(Data items)
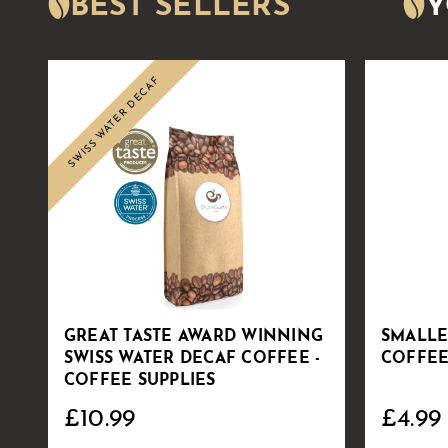
BEST SELLERS
Y
SWISS WATER DECAF
Sale
GREAT TASTE AWARD WINNING
SMALLE
SWISS WATER DECAF COFFEE -
COFFEE
COFFEE SUPPLIES
£10.99
£4.99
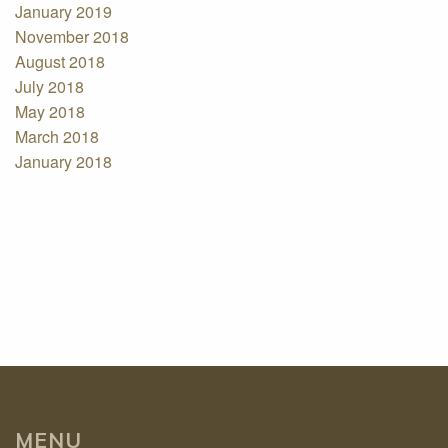
January 2019
November 2018
August 2018
July 2018
May 2018
March 2018
January 2018
MENU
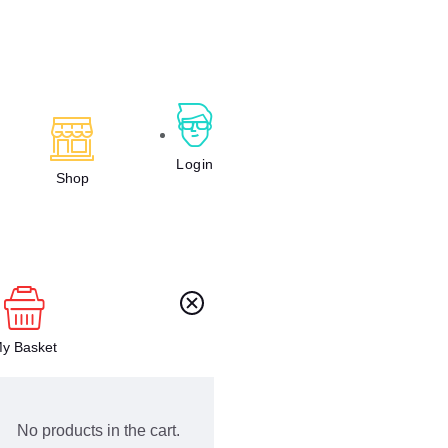
Login
Shop
y Basket
No products in the cart.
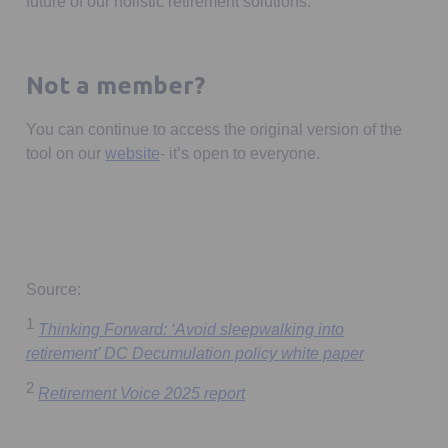
future of our holistic retirement solutions.
Not a member?
You can continue to access the original version of the
tool on our
website
- it’s open to everyone.
Source:
1
Thinking Forward: ‘Avoid sleepwalking into
Opens in a 
retirement’ DC Decumulation policy white paper
2
Opens in a new tab
Retirement Voice 2025 report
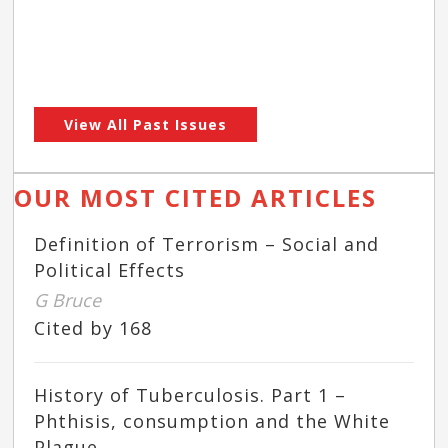
View All Past Issues
OUR MOST CITED ARTICLES
Definition of Terrorism – Social and
Political Effects
G Bruce
Cited by 168
History of Tuberculosis. Part 1 –
Phthisis, consumption and the White
Plague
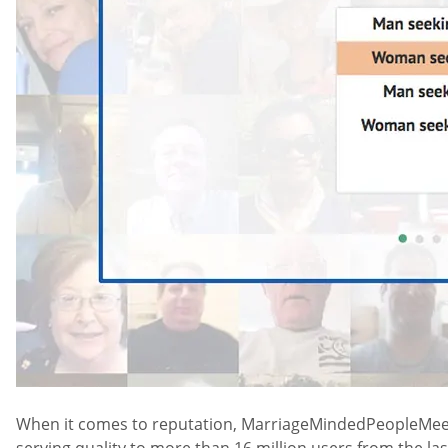
When it comes to reputation, MarriageMindedPeopleMeet is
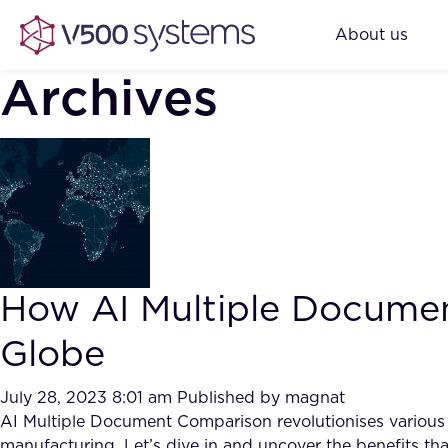
About us
Archives
How AI Multiple Documen
Globe
July 28, 2023 8:01 am
Published by
magnat
AI Multiple Document Comparison revolutionises various cor
manufacturing. Let’s dive in and uncover the benefits tha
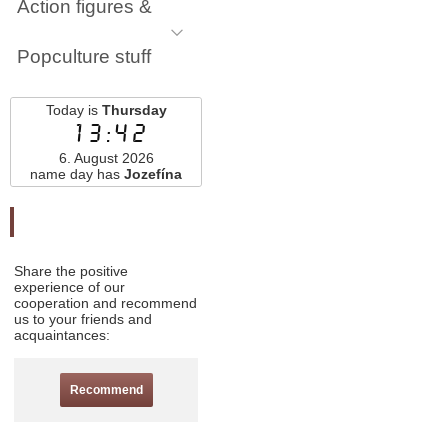
Action figures &
Popculture stuff
Today is
Thursday
13:42
6. August 2026
name day has
Jozefína
Odporučte nás
Share the positive
experience of our
cooperation and recommend
us to your friends and
acquaintances:
Recommend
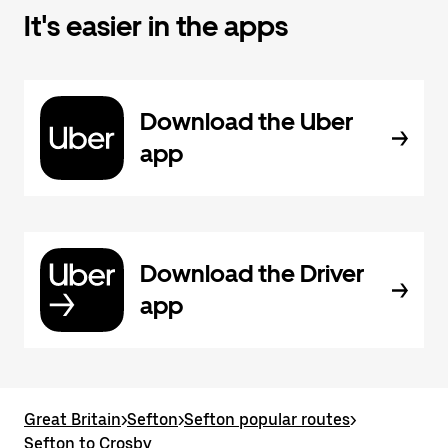
It's easier in the apps
Download the Uber
app
Download the Driver
app
Great Britain
>
Sefton
>
Sefton popular routes
>
Sefton to Crosby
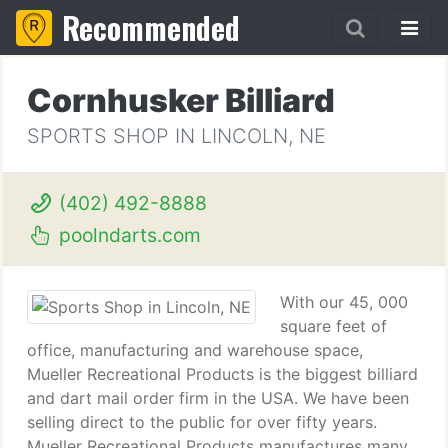
Recommended
Cornhusker Billiard
SPORTS SHOP IN LINCOLN, NE
(402) 492-8888
poolndarts.com
With our 45, 000
square feet of
office, manufacturing and warehouse space,
Mueller Recreational Products is the biggest billiard
and dart mail order firm in the USA. We have been
selling direct to the public for over fifty years.
Mueller Recreational Products manufactures many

[AIM OF THE EXERCISE]:
What lines in the records above include the string "COFFEE"? Copy each one.

[EXERCISE SOLUTION]:
SWISS WATER DECAF COFFEE -
COFFEE
COFFEE SUPPLIES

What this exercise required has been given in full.